La giornata tipo dei ragazzini prevede più precisamente: sveglia alle sette in punto, stress da interrogazione, stress da madre che vuole sapere tutto sull’interrogazione. E poi compiti, catechismo, atletica, caccia al tesoro, caccia al parcheggio, docce (litigi tra sorelle per chi deve farla prima), mezz’ora di playstation (litigi fra fratelli per chi deve usarla dopo)… Insomma un concentrato di attività che aiuta ad assorbire quello strabordare di energia cinetica in dotazione a ogni corpo animato d’età inferiore ai venti anni. Se non che, giusto due sere fa, proprio mentre riuscivo a spegnere l’abatjour della cameretta a un orario decente, mi si è accesa una lampadina: sarà mica che per sedare questi giovinastri basti giusto caricarli di qualche sforzo in più? Cribbio, sarà banale, ma mi ci è voluto un po’ per rendermene conto: il vero sedativo-medicina contro l’iperattività si chiama “sana fatica”.

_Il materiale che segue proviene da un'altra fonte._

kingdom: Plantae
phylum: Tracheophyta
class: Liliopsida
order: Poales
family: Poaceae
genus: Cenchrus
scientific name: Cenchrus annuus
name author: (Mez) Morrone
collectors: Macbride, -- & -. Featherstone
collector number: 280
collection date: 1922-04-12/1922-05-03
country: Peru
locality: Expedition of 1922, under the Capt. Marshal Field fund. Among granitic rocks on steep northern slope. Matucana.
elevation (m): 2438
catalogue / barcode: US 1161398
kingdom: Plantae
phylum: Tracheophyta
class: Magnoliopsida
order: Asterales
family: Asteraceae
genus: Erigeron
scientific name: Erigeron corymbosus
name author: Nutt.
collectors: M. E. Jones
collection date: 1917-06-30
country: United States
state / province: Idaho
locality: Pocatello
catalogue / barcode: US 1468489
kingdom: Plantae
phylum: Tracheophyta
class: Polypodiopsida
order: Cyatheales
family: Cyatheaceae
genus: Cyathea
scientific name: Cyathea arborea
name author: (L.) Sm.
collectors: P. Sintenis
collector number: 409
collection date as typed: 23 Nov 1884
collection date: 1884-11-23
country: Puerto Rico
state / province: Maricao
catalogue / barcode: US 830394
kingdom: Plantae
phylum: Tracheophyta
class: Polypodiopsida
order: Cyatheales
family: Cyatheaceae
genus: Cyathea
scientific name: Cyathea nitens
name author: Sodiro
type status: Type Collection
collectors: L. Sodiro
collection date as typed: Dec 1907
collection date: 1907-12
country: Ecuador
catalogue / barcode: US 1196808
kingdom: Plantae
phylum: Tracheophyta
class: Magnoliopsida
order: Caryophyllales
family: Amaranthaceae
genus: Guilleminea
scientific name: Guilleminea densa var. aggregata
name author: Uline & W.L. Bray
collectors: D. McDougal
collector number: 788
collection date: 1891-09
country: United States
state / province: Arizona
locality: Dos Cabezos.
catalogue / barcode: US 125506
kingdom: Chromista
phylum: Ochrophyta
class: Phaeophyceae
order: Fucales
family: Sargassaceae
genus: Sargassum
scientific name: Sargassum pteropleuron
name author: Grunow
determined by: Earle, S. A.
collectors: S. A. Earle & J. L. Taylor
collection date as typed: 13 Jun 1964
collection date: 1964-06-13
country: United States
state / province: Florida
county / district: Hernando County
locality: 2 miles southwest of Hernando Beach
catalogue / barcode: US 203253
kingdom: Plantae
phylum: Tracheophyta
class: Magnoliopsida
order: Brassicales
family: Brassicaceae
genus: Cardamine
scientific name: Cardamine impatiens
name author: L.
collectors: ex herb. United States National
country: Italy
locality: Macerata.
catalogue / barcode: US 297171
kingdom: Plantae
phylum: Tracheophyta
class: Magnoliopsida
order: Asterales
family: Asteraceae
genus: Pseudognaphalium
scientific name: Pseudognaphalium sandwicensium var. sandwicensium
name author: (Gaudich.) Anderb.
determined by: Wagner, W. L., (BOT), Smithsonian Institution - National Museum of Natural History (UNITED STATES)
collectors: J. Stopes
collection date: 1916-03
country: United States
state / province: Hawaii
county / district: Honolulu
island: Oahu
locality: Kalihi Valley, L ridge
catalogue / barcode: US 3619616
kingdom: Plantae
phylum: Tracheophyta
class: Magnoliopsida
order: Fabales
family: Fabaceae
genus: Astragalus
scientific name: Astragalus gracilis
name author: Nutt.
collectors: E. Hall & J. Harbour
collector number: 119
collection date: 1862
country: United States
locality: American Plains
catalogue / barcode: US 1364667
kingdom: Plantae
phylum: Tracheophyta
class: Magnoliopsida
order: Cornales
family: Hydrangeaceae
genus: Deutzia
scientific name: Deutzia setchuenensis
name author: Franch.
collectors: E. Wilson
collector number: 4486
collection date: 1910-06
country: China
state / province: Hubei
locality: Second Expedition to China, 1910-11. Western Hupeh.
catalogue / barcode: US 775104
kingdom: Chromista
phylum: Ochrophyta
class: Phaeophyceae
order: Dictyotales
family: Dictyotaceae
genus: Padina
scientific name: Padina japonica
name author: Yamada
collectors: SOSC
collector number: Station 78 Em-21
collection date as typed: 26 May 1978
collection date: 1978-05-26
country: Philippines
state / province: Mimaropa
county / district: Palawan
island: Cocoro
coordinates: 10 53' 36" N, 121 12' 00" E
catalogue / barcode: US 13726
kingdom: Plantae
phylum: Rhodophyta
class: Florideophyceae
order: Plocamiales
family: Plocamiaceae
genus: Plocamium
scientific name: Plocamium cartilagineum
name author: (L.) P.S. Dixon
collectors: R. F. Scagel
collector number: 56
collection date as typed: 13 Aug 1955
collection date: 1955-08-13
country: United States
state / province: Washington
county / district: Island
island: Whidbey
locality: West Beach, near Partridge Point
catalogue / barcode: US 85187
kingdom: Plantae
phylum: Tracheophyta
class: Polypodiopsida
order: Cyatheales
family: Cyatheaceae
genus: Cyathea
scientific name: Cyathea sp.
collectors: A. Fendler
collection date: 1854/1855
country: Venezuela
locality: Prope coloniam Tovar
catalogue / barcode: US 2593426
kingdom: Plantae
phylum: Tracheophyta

Qualcosa per la quale mi ci vorrebbe la prescrizione medica, perchè io da genitore – a mia volta – faccio ‘fatica’ a somministrare da sola ai miei delicati rampolli, quasi fosse più pericolosa di una droga: li scorrazzo in macchina anche alla palestra dietro casa, taccio se la nonna arranca con le loro cartelle sulle spalle, corro a servir loro cocktail di spremute mentre languono passivi davanti al televisore. Posto che i figli sono esuberanti per natura: è meglio propinar loro un drastico calmante, o piuttosto somministrare al genitore qualche pillola di fiducia nel rischiare a domandare di più? Si parla tanto di relazione fra iperattività e deficit di attenzione dei ragazzi. Io credo piuttosto nello stretto legame tra iperattività ed eccesso di attenzione dei genitori. Quando si dice che le colpe dei genitori, prima o poi cadono sui figli c’è del vero: anche le colpe – proprio come i nostri giovinastri – non stanno mai ferme.